### WHAT YOU NEED TO DO
Reproduce verbatim, line by line, everything from the line containing "7/6. Persistence of" to the last line of the listing below; add nothing.

### ENTRIES SUPPLIED
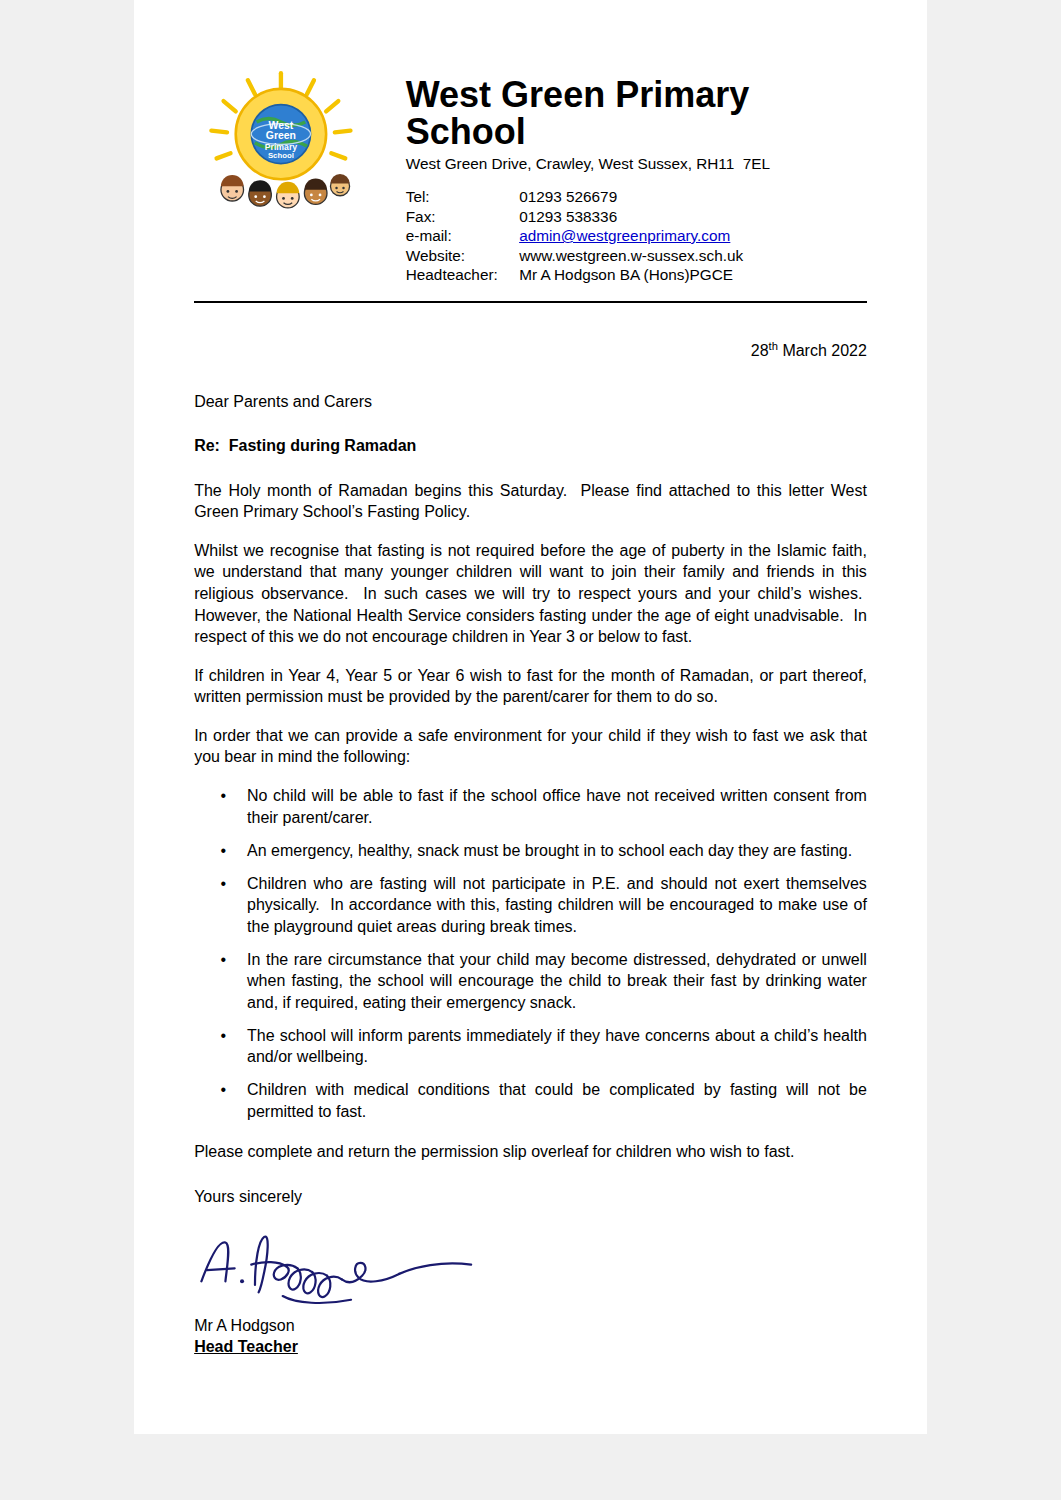West Green Primary School
West Green Primary School
West Green Drive, Crawley, West Sussex, RH11 7EL
| Tel: | 01293 526679 |
| Fax: | 01293 538336 |
| e-mail: | admin@westgreenprimary.com |
| Website: | www.westgreen.w-sussex.sch.uk |
| Headteacher: | Mr A Hodgson BA (Hons)PGCE |
28th March 2022
Dear Parents and Carers
Re: Fasting during Ramadan
The Holy month of Ramadan begins this Saturday. Please find attached to this letter West Green Primary School’s Fasting Policy.
Whilst we recognise that fasting is not required before the age of puberty in the Islamic faith, we understand that many younger children will want to join their family and friends in this religious observance. In such cases we will try to respect yours and your child’s wishes. However, the National Health Service considers fasting under the age of eight unadvisable. In respect of this we do not encourage children in Year 3 or below to fast.
If children in Year 4, Year 5 or Year 6 wish to fast for the month of Ramadan, or part thereof, written permission must be provided by the parent/carer for them to do so.
In order that we can provide a safe environment for your child if they wish to fast we ask that you bear in mind the following:
No child will be able to fast if the school office have not received written consent from their parent/carer.
An emergency, healthy, snack must be brought in to school each day they are fasting.
Children who are fasting will not participate in P.E. and should not exert themselves physically. In accordance with this, fasting children will be encouraged to make use of the playground quiet areas during break times.
In the rare circumstance that your child may become distressed, dehydrated or unwell when fasting, the school will encourage the child to break their fast by drinking water and, if required, eating their emergency snack.
The school will inform parents immediately if they have concerns about a child’s health and/or wellbeing.
Children with medical conditions that could be complicated by fasting will not be permitted to fast.
Please complete and return the permission slip overleaf for children who wish to fast.
Yours sincerely
Mr A Hodgson
Head Teacher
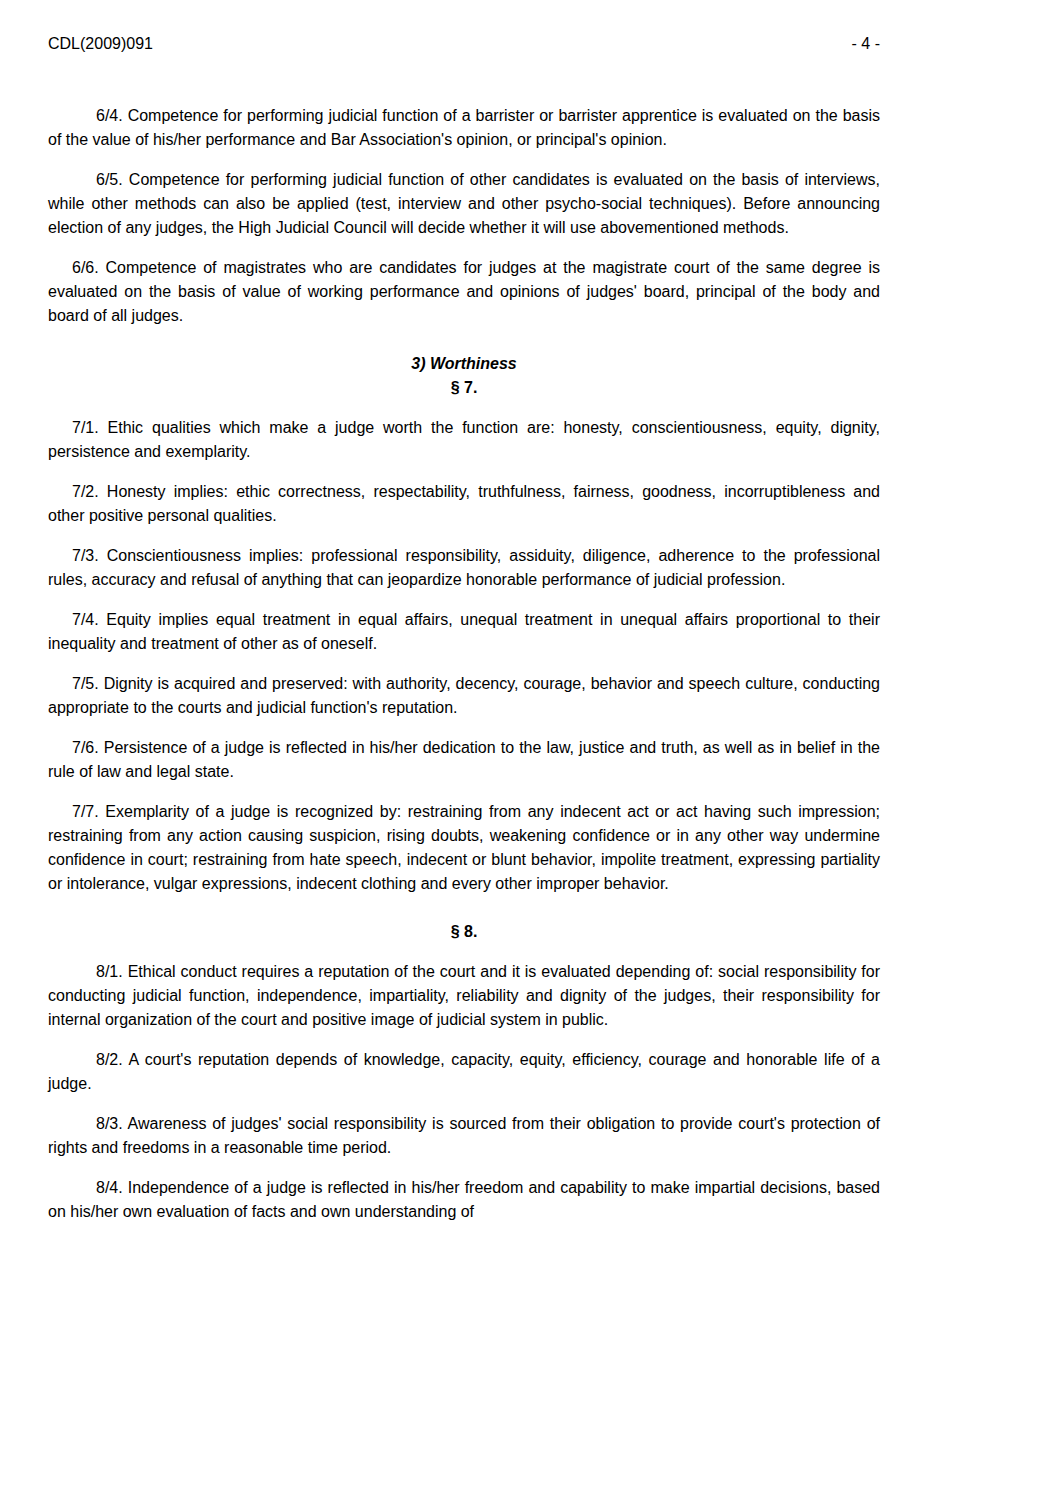CDL(2009)091 - 4 -
6/4. Competence for performing judicial function of a barrister or barrister apprentice is evaluated on the basis of the value of his/her performance and Bar Association's opinion, or principal's opinion.
6/5. Competence for performing judicial function of other candidates is evaluated on the basis of interviews, while other methods can also be applied (test, interview and other psycho-social techniques). Before announcing election of any judges, the High Judicial Council will decide whether it will use abovementioned methods.
6/6. Competence of magistrates who are candidates for judges at the magistrate court of the same degree is evaluated on the basis of value of working performance and opinions of judges' board, principal of the body and board of all judges.
3) Worthiness
§ 7.
7/1. Ethic qualities which make a judge worth the function are: honesty, conscientiousness, equity, dignity, persistence and exemplarity.
7/2. Honesty implies: ethic correctness, respectability, truthfulness, fairness, goodness, incorruptibleness and other positive personal qualities.
7/3. Conscientiousness implies: professional responsibility, assiduity, diligence, adherence to the professional rules, accuracy and refusal of anything that can jeopardize honorable performance of judicial profession.
7/4. Equity implies equal treatment in equal affairs, unequal treatment in unequal affairs proportional to their inequality and treatment of other as of oneself.
7/5. Dignity is acquired and preserved: with authority, decency, courage, behavior and speech culture, conducting appropriate to the courts and judicial function's reputation.
7/6. Persistence of a judge is reflected in his/her dedication to the law, justice and truth, as well as in belief in the rule of law and legal state.
7/7. Exemplarity of a judge is recognized by: restraining from any indecent act or act having such impression; restraining from any action causing suspicion, rising doubts, weakening confidence or in any other way undermine confidence in court; restraining from hate speech, indecent or blunt behavior, impolite treatment, expressing partiality or intolerance, vulgar expressions, indecent clothing and every other improper behavior.
§ 8.
8/1. Ethical conduct requires a reputation of the court and it is evaluated depending of: social responsibility for conducting judicial function, independence, impartiality, reliability and dignity of the judges, their responsibility for internal organization of the court and positive image of judicial system in public.
8/2. A court's reputation depends of knowledge, capacity, equity, efficiency, courage and honorable life of a judge.
8/3. Awareness of judges' social responsibility is sourced from their obligation to provide court's protection of rights and freedoms in a reasonable time period.
8/4. Independence of a judge is reflected in his/her freedom and capability to make impartial decisions, based on his/her own evaluation of facts and own understanding of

### SOLUTION FOR THIS PROBLEM
7/6. Persistence of a judge is reflected in his/her dedication to the law, justice and truth, as well as in belief in the rule of law and legal state.
7/7. Exemplarity of a judge is recognized by: restraining from any indecent act or act having such impression; restraining from any action causing suspicion, rising doubts, weakening confidence or in any other way undermine confidence in court; restraining from hate speech, indecent or blunt behavior, impolite treatment, expressing partiality or intolerance, vulgar expressions, indecent clothing and every other improper behavior.
§ 8.
8/1. Ethical conduct requires a reputation of the court and it is evaluated depending of: social responsibility for conducting judicial function, independence, impartiality, reliability and dignity of the judges, their responsibility for internal organization of the court and positive image of judicial system in public.
8/2. A court's reputation depends of knowledge, capacity, equity, efficiency, courage and honorable life of a judge.
8/3. Awareness of judges' social responsibility is sourced from their obligation to provide court's protection of rights and freedoms in a reasonable time period.
8/4. Independence of a judge is reflected in his/her freedom and capability to make impartial decisions, based on his/her own evaluation of facts and own understanding of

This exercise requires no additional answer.